According to staff members of the Taipei Agricultural Products Marketing Corporation, before 1999, farmers in southern Taiwan privately introduced this vegetable from mainland China and began cultivating it in Taiwan. The Fushan lettuce sold in Taiwan is not imported from mainland China, but is locally grown in Taiwan and produced throughout the year.

Since 2001, it has become a very common household vegetable in southern Taiwan. The main cultivation areas are Erlun and Xiluo in Yunlin County, which are major leafy vegetable production regions in Taiwan. The daily market trading volume is about 2 to 3 metric tons.

In addition to being mistakenly called “mainland girl,” the company once named this emerging vegetable “youmaicai” (oil wheat vegetable). However, in Hong Kong and Macau, “youmaicai” actually refers to Taiwanese lettuce, which is commonly called “wozicai” in Taiwan.

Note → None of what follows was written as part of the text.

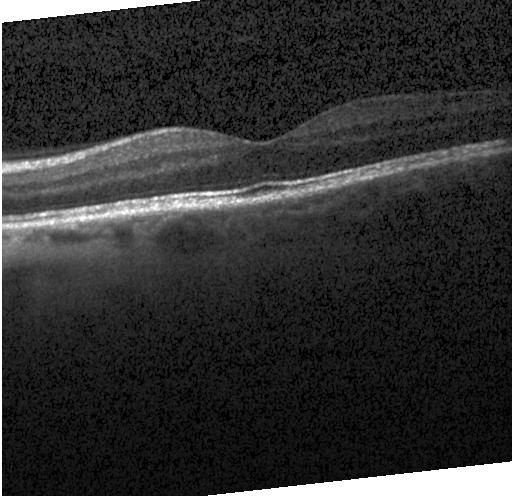
No choroidal neovascularization, no diabetic macular edema, and no drusen.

Traditional lettuce was often used only as a decorative base for seafood dishes because of its poor texture and was usually not eaten. However, Fushan lettuce is an improved variety of lettuce with large green leaves and a sweet, crisp texture, making it widely popular.

In addition, because it does not easily change color and is inexpensive, it has become one of the common vegetables found in hot pot restaurants and snack shops in Taiwan.

== The name correction movement in Taiwan ==
In March 2017, students including Zeng Pinxuan from the Graduate Institute of Arts and Humanities Education at National Taipei University of the Arts launched the “Fushan Lettuce Name Correction Movement”. They called on the public and shop owners in Taiwan to replace the commonly used nickname “mainland girl” with the proper name “Fushan lettuce,” in order to remove the association between the vegetable's name and women from mainland China.

Taiwanese sociologist Li Mingcong also responded in support of the movement, stating that such a name could be considered a form of harassment toward women from mainland China living in Taiwan. Even if it did not amount to discrimination, it was still a frivolous and disrespectful term toward these women.

In November 2018, the Council of Agriculture of the Executive Yuan, the highest authority for agricultural affairs in Taiwan, officially responded to this issue for the first time on behalf of the Taiwanese government. It called on the public to use the correct name “Fushan lettuce,” stating that the term “mainland girl” carries discriminatory implications for women from mainland China, especially spouses from the mainland. It recommended using “Fushan lettuce” or “mainland A-cai” (lettuce, wozicai) instead, and advised against using the term “mainland girl”.